If you read to the end of this column, consider yourself above average.
In the year of our Lord 2024, 54% of adults have a literacy below a sixth-grade level, and 20% read and comprehend at below a fifth-grade level.
This, according to the National Literacy Institute, means that more than half of American adults could have trouble reading and understanding scientific publications, legal briefs and legislation, terms and conditions for their digital devices, or the directions on a crop-protection product label.
Now, the American Psychological Association reports that work out of the University of California-Irvine shows the average American attention span has shrunk in the past 20 years. In 2004, the first measurement of average screentime attention span was clocked at 2.5 minutes.
In 2024, the average is about 47 seconds — give or take a blink.
I hesitated to lead this column with those statistics in fear that I would lose a reader or two out of boredom. But you’re sticking with me, right? I promise there is a point to be made.
I spend a good portion of my life in spaces where very smart people are trying to communicate very complex and scientific information in order to improve agricultural production and profitability.
These are very, very smart people. And I’m in awe of them — really and truly.
But I fear that their work is going to become futile if we don’t figure out a way to communicate it to the public in a better manner.
I do my part — I hope — to distill their work into words that you, the reader, can understand and apply to your farms and ranches. But not everyone reads the Kansas Farmer. And so, they rely on the science reporters of their local newspaper, their local television station, the cable news networks and, worse, social media.
That calls into question the validity of the information they’re receiving second-hand. And with just 28% of American adults considered scientifically literate, according to Science Daily, this means there’s a lot of Americans out there who are making decisions for their families, their businesses, their communities and their country based on bad input they’ve gathered from sources that are not credible. And they may not even know it.
Still with me?
I say it’s not enough that we have some of the smartest scientists working on our complex food and agriculture challenges if we don’t give them the tools and support to teach and communicate that to John Q. Public.
The voting consumer, John Q. Public, that is.
We need to change as a society to not only make the scientific advancements, but to teach our fellow citizens about them in a way that they can understand.
It’s in all of our best interests if we start today.

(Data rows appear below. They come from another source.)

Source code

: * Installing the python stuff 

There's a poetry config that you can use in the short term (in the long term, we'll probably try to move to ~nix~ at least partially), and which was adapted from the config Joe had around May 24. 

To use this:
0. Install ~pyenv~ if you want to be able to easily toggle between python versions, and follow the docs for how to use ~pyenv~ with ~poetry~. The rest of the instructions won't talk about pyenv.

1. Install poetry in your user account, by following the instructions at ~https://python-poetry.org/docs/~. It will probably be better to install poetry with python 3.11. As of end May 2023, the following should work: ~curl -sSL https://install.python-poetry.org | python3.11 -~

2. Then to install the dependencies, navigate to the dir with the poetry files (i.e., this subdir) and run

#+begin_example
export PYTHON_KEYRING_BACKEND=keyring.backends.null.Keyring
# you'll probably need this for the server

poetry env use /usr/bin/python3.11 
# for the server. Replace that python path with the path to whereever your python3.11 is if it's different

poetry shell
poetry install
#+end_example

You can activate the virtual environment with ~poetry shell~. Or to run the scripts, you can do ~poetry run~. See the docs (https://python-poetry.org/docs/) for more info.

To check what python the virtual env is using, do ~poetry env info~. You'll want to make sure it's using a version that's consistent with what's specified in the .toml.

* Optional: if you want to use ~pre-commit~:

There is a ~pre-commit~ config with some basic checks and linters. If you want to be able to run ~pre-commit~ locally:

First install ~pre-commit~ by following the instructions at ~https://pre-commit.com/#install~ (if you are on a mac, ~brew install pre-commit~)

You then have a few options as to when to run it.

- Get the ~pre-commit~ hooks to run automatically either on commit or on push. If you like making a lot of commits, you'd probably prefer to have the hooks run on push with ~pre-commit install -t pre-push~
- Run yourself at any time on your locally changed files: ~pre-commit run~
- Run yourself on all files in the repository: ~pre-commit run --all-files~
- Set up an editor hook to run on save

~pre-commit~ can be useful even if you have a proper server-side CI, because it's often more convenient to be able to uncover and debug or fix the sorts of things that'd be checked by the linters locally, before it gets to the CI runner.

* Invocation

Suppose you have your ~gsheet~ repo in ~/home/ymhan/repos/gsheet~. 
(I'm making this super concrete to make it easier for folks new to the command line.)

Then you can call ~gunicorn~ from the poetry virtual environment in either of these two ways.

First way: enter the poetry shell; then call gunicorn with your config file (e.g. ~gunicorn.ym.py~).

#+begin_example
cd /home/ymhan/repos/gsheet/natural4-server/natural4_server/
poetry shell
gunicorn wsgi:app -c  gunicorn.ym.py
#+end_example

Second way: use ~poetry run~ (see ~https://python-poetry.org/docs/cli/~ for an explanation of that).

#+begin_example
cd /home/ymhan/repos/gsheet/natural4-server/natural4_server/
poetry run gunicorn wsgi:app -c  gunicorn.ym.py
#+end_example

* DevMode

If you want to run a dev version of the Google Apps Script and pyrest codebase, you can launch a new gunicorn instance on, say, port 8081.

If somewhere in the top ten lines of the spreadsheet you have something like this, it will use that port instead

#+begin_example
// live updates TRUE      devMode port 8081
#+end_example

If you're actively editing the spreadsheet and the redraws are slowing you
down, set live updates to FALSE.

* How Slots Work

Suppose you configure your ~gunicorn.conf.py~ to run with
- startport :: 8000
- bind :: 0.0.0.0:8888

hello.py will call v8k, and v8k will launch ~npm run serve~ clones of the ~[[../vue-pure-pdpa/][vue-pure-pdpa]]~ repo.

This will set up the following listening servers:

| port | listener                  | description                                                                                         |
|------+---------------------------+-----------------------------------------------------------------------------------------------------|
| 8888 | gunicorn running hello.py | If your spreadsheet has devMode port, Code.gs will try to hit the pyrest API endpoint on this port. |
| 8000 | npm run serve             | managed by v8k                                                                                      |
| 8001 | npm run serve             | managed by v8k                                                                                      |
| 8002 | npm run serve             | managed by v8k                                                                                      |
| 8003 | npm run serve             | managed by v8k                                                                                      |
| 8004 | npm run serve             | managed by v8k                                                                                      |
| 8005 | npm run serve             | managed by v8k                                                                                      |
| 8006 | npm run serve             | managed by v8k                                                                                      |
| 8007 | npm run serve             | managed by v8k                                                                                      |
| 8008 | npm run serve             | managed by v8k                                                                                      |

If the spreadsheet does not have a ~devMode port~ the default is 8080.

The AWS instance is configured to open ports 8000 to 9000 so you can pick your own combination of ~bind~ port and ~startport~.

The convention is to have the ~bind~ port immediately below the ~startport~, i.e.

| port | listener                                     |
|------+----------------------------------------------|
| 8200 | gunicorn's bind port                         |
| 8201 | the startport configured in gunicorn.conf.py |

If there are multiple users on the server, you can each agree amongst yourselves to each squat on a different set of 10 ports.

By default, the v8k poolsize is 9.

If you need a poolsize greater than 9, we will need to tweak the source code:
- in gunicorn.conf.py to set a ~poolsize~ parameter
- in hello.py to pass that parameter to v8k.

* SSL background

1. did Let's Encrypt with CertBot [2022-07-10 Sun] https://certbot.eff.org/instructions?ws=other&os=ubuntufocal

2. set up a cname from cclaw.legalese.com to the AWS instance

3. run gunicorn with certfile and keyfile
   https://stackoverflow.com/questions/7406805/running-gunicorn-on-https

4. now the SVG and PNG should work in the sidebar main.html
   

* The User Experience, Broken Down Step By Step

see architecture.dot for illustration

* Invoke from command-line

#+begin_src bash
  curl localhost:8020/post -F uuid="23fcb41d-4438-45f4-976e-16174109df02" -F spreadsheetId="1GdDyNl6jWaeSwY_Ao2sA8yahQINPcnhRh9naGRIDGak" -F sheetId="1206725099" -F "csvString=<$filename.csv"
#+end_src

Got a kid who wants to go into any science field? Make them take a public speaking course or enroll in 4-H or FFA. Triple points if you also sign them up for debate club.
Turn off the screen in your house for a little bit each day. I realize this is counter to my interests as someone who publishes online, but we also have the print Kansas Farmer to read. The point is, give your brain time to process what it’s reading. Read things that challenge you. Start asking questions about what you’ve read, online or in print.
If you’re an expert in your field, learn how to present your material to the average audience. Not everyone is your dissertation committee or fellow scientists. If your friends and family can’t explain what you’re doing in words a fifth grader would understand, you’ve got work to do. And please learn to use a microphone.
Will this change things overnight? No. But little by little, we can start to move the needle so that our family and neighbors can better understand how incredible modern agriculture and food production is today. Slowly, we can build a nation that can focus longer than 47 seconds on a page.
See? Told you it was worth it if you just stuck with me.